Simulating the restless motion of every atom in a protein and its surrounding water is one of our best tools for understanding how life works at the molecular scale. But these all-atom simulations are so computationally demanding that following a protein as it folds, unfolds, or interacts with partners for biologically relevant times can take months on a supercomputer. This article introduces a new way to build fast, simplified models of proteins that still behave like their full atomic counterparts, while needing far less training data and computing power than before.

From every atom to a simpler picture

Traditional molecular dynamics tracks each atom and computes the forces between them at every tiny time step. To speed things up, scientists often use coarse-grained models, which group many atoms into a smaller number of “beads.” These reduced models run much faster but have historically struggled to match the accuracy of full atomistic simulations, especially for proteins with rich folding behavior. Recent work has turned to machine learning to automatically discover better coarse-grained force fields, but training these models has typically required millions of detailed snapshots, each labeled with the forces on every atom—an enormous data and computing burden.

Blending physical forces with informative noise

Figure 1
Figure 1.

The authors propose a fresh training strategy that takes inspiration from generative diffusion models—the same class of algorithms behind many modern AI image generators. Instead of learning only from the physical forces calculated in atomistic simulations, their method also learns from how molecular structures are distributed in space by deliberately adding controlled noise to coarse-grained configurations. In this framework, noise is not just a nuisance to be removed; it becomes an extra source of information. By mathematically unifying the traditional “force matching” approach with denoising techniques from diffusion models, the method can infer the underlying energy landscape of a protein using far fewer labeled examples.
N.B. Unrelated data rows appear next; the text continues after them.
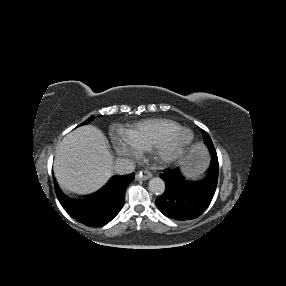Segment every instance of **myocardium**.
<instances>
[{"instance_id":"f54148a6","label":"myocardium","mask_w":286,"mask_h":286,"mask_svg":"<svg viewBox=\"0 0 286 286\" xmlns=\"http://www.w3.org/2000/svg\"><path fill=\"white\" fill-rule=\"evenodd\" d=\"M187 136V139H184ZM196 142V135L189 128H182L169 138L159 141L151 147L155 159L166 165L174 164L189 152Z\"/></svg>"}]
</instances>
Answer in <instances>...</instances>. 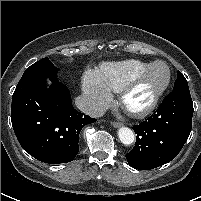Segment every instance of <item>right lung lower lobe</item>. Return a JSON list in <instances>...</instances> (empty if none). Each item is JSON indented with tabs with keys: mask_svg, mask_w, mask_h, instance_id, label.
Segmentation results:
<instances>
[{
	"mask_svg": "<svg viewBox=\"0 0 201 201\" xmlns=\"http://www.w3.org/2000/svg\"><path fill=\"white\" fill-rule=\"evenodd\" d=\"M55 66L29 67L12 96L11 122L22 148L35 159L59 164L74 160L81 129L96 121L73 108ZM52 85L46 89L45 80Z\"/></svg>",
	"mask_w": 201,
	"mask_h": 201,
	"instance_id": "obj_1",
	"label": "right lung lower lobe"
}]
</instances>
Teaching simple models to mimic complex proteins

To test their idea, the researchers trained neural-network coarse-grained models for several proteins of increasing complexity: the small miniproteins Chignolin and Trp-Cage, the somewhat larger NTL9, and the 76-residue protein Ubiquitin. They compared three training modes: using only atomistic forces, using only noise-based information, and combining both. For the smaller proteins, they showed that the new combined approach can reproduce the key features of the folding landscape—such as the relative stability of folded and unfolded states and the presence of intermediates—using up to one hundred times less training data than standard force-matching methods. Surprisingly, in data-scarce regimes, even models trained only with noise-based information often matched or exceeded the accuracy of force-only training.
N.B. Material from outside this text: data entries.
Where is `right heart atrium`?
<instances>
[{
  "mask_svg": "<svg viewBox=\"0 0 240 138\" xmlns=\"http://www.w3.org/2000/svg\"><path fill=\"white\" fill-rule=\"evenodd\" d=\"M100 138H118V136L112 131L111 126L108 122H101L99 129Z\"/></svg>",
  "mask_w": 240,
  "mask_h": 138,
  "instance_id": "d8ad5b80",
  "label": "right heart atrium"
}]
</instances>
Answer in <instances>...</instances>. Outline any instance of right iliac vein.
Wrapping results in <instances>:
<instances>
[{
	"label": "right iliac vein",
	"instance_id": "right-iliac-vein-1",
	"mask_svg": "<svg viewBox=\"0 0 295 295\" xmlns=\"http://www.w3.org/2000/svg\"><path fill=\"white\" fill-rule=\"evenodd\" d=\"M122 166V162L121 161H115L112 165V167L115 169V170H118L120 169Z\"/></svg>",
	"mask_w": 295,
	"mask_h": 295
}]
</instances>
Reaching larger and tougher protein systems

Figure 2
Figure 2.

Ubiquitin is a more demanding test: capturing its folding and unfolding at realistic temperatures has historically required specialized hardware and extremely long atomistic runs. Here, the authors train coarse-grained models using a modest dataset consisting of short equilibrium simulations around the folded state plus non-equilibrium “pulled” simulations that forcibly stretch the protein. Despite this biased training set and the lack of a perfect atomistic reference at the same conditions, the model trained with both forces and noise recovers a realistic picture in which folded and unfolded states coexist, with the folded state favored in stability. In contrast, a model trained only on forces fails to stabilize the folded state at all, while a noise-only model prefers unfolded structures. Notably, none of the coarse-grained models simply memorizes the extreme stretched shapes from the training data, indicating that the learned energy landscape is physically meaningful and not just an imprint of the input trajectories.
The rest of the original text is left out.